When you're designing your scrapbook pages, very often you'll want to have a photo really pop off the page, and one great way to do that is by matting the photo. And, matting the photo, also, makes it more important. So, when you have your page, you want to have a focal point. You want to have one place where your eye goes first. If you mat a photo, it's one way of adding importance to that photo so your eye will go there. So, here's how you're going to mat your photo: I've got my photo and the color I've selected for my mat and here's how I do it. There are definitely different ways to mat your photo, but what I find easiest is to turn my photo over and apply adhesive to the back first.
So, I'm just applying that tape runner to all four corners and then I'm going to align the corner of my photo with the corner of my paper, just to about an eighth of an inch. A good size photo mat is generally about an eighth of an inch to a quarter of an inch, just depending on what you're doing for just a really simple mat. Depending on circumstances, you might find other reasons to do other sizes, but that's a very typical size. So, I've got my eighth of an inch, and by the way I'm just eyeballing this, it doesn't take very long before you get to figure out what is an eighth of an inch or a quarter of an inch.
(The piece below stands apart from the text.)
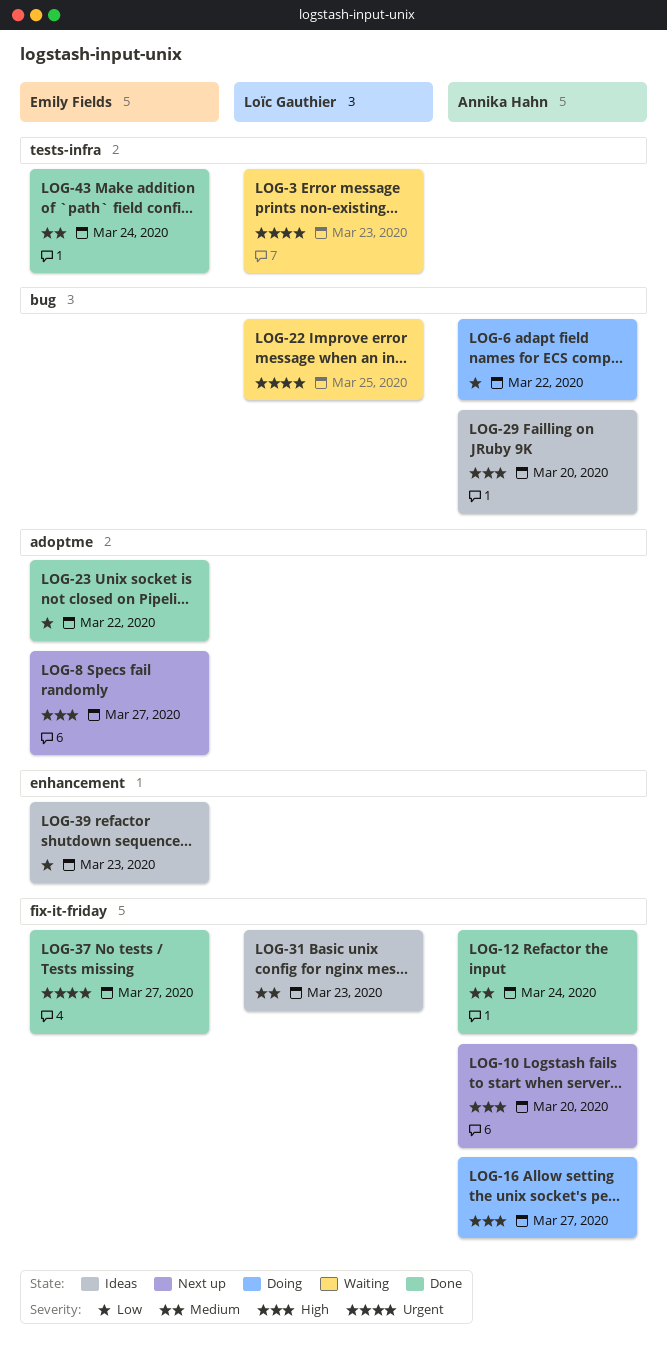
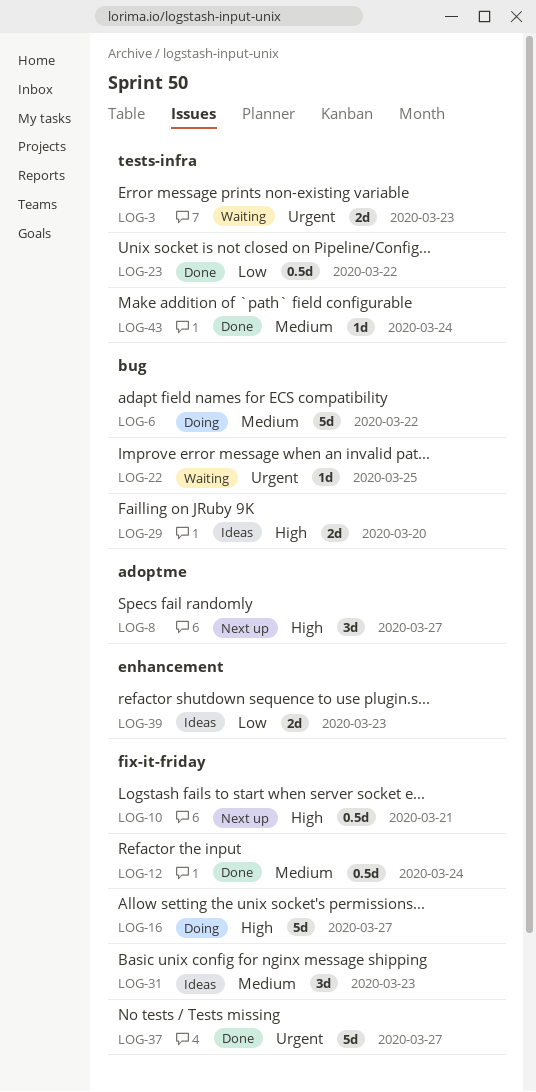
LOG-6, priority: Low -> Medium
LOG-10, due: Mar 20 -> Mar 21
LOG-23, label: adoptme -> tests-infra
But, you've got an eighth of an inch there and there, and then I'm sliding the paper over until I can see where my blade on my paper trim is going to cut the bottom of my mat at about an eighth of an inch. If I'm not sure, here's a kind of a little cheat that I do: I slide my blade up and then I put the arm down and I just very gently give it a little tap. When I lift that up, I can just barely see where the blade nicked that paper and if it's not quite where I want it, I can move just a tiny bit and that nick will not show if I have it in the wrong place. Then, I just slide the blade up, and I've created the mat for one side of the photo, and then I go and do the other side.This way you're only having to cut two sides of the mat. I've seen people try to put a photo right in the middle of the page and measure around it.
That's way too hard, so just put that photo right up against there. Again, we're going to look and kind of get a gauge for where that mat will be. Once you get to know your paper trimmer, you'll know, for example, if the edge of this plastic arm, that's pretty much where you want your photo to be in order for the blade to give you the width of a mat that you want. It's going to vary from trimmer to trimmer, so once you get to know what your trimmer does, you'll have a better feel for what size mat you can cut without even thinking, without even doing that little blade trick. So, that's my matted photo, and I want to give you just a couple of other thoughts on photo mats. Here is another photo that we just matted, so you can see how that's going to really pop when it's on a darker colored background. Now, here's a page, that has two mats and the photos are the same size, the mats are the same size, and they kind of form a joint focal point as opposed to one standing out more than the other. Here we have a page that has one photo matted and one isn't, and so you can kind of see that the photo with the mat becomes more of a focal point on the page. It stands out a little bit more and it's totally fine to have some photos matted, some not.
You just want to think about which really stands out on the page. Also, you can think about varying the width of the mats on your photos, and here is an example of that. So, you don't have to just stick with that one eighth of an inch all the way around. A really nice look, especially if you're trying to, again, add importance to the photo, is do a thinner mat, and then a wider mat, and then a thinner mat again. So, there's just some thoughts on what you can do about matting your photos.